Confidentiality and Privacy When Sharing (National Institute)
The original content for this article was contributed by The National Institute for Genealogical Studies in June 2012. It is an excerpt from their course Methodology - Part 1: Getting Started, Methodology - Part 2: Organizing and Skillbuilding, Methodology - Part 3: More Strategies, Methodology - Part 4: Effective Searching and Recording, Methodology - Part 5: How To Prove It, and Methodology - Part 6: Professional Preparation and Practice by Louise St Denis, Brenda Dougall Merriman and Dr. Penelope Christensen. The Institute offers over 200 comprehensive genealogy courses for a fee ($).
Standard for Sharing
The Standard for Sharing Information with Others particularly addresses ethical considerations among family members and professional colleagues (and even strangers). It also touches on the issues of confidentiality, privacy and copyright. A few additional comments for reflection:
In client work, you must respect the confidential nature of the agreement you share. While you as author of the report have copyright to its form of expression, the client too has certain rights for the use of that report you were paid to research and assemble. This is why spelling out in a contract the current and future rights can ensure fairness to both parties. The client may choose to make that report available to other people, but you should not assume the same option without permission. Having permission in writing, in your file, is the smart thing to do if you wish to make future use of that report. For example, you might want to make a point in lecturing by using a case study, or write an article about solving a special problem. You must also acknowledge that permission.

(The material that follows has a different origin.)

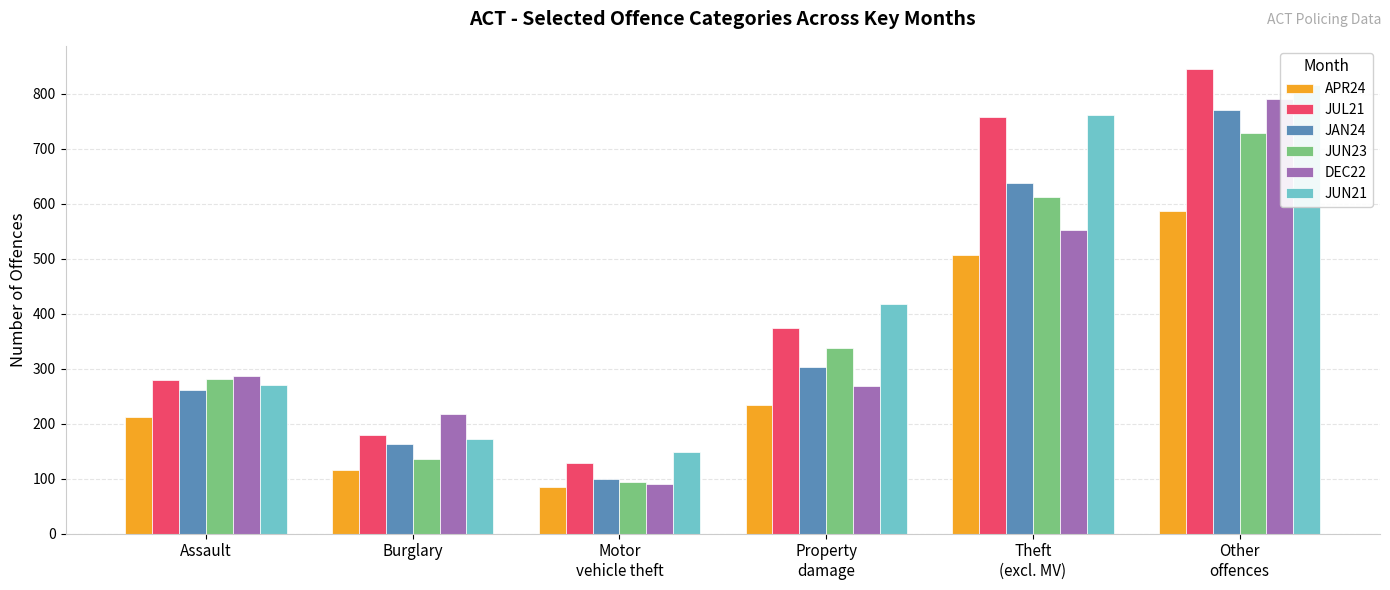

What is the sum of the DEC22 values at Burglary and Motor
vehicle theft?

308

In family research—and this includes client work besides your own ancestors—sensitivity to others’ attitudes and feelings is absolutely essential. The collecting of information normally includes facts and stories from and about living people as well as those long gone. The majority of family historians probably have at least one living parent or relative to help make the first connections to the ancestral trail. Some of those facts and stories may involve an old family scandal or secret. You may find that there is a family secret but no one will talk about it. That might be your first big challenge—to uncover it, so you can make progress into the past. Be very aware that older family members may not share the modern general acceptance of common-law unions, unwed mothers and racial or religious differences. A family history is not written from your 21st century point of view; it takes into account prevailing social values of the times.
While we perverse genealogists would like to discover something shady or dramatic in our family tree, we may have grandparents, aunts, uncles, cousins, nieces and nephews who are not so inclined! Some of them may have lived with a secret they don’t want made public. Some of them may have been unaware of a sad secret all their lives and could be quite distressed if you announce the salacious details at a family gathering.
Illegitimacy and bigamy were not uncommon during the lifetimes of our ancestors and such incidents may be too close to home for revealing within the family, let alone to the general public. Adoption is an obviously sensitive issue. The stigma of being the perpetrator or victim of a criminal offence can linger for decades and generations. Bankruptcy, betrayal, orphans, runaways, adultery, divorce, alcoholics, death by misadventure, estrangements ... any kind of human misery or skeletons in the closet may well appear in a family you are studying.
In cases like this, a professional will be compassionate and discreet. How much you incorporate into a report or a family history is a judgment call from your personal knowledge of the expected recipient(s). You can tell yourself that honesty is the only policy in the face of undeniable evidence, but discretion has a role. Generally speaking, recipients who have some experience with family history will be more open to such news than the relative or client who only wants to hear good things.
- With family, it’s possible to keep the details in your own file, saving them for a future day when you or someone else may feel more free to reveal them. Your current (public) report, text or footnote can be an edited version.
- With a client, it’s best to prepare them first for bad or sad news. Advise them that the research results were not what you or they expected; an unforeseen event occurred that her family may have trouble accepting. When you send the report with the details, you could refrain from editorial comments or hypotheses on the situation until the client draws her own conclusions and makes a decision whether to continue or not.
Another side of the same coin, so to speak, is a living individual’s right to privacy. Most jurisdictions have legislation to protect information submitted by individuals to government and other agencies, such as income taxation and banking. However, there are no effective controls on submissions or access to the Internet and electronic communications in spite of recurring changes to copyright and other laws. Identity theft and financial fraud are a growing threat. No professional genealogist or family historian will ever publish vital information about living people (dates and places of birth and marriage, addresses and telephone numbers, email addresses, etc) which a stranger could manipulate for criminal purposes. Jean Dryden (Demystifying Copyright) suggests that encryption of work on your website is one way to restrict access by unauthorized users. Web services with passwords are offered now for secure sites accessible only by invitation from you.
If you are preparing a full genealogy or family history for publication as a book, it’s a good idea to consult with some family members to decide how to treat living people and the best way to protect their privacy. Often, simply a name alone or a name with year of birth may suffice.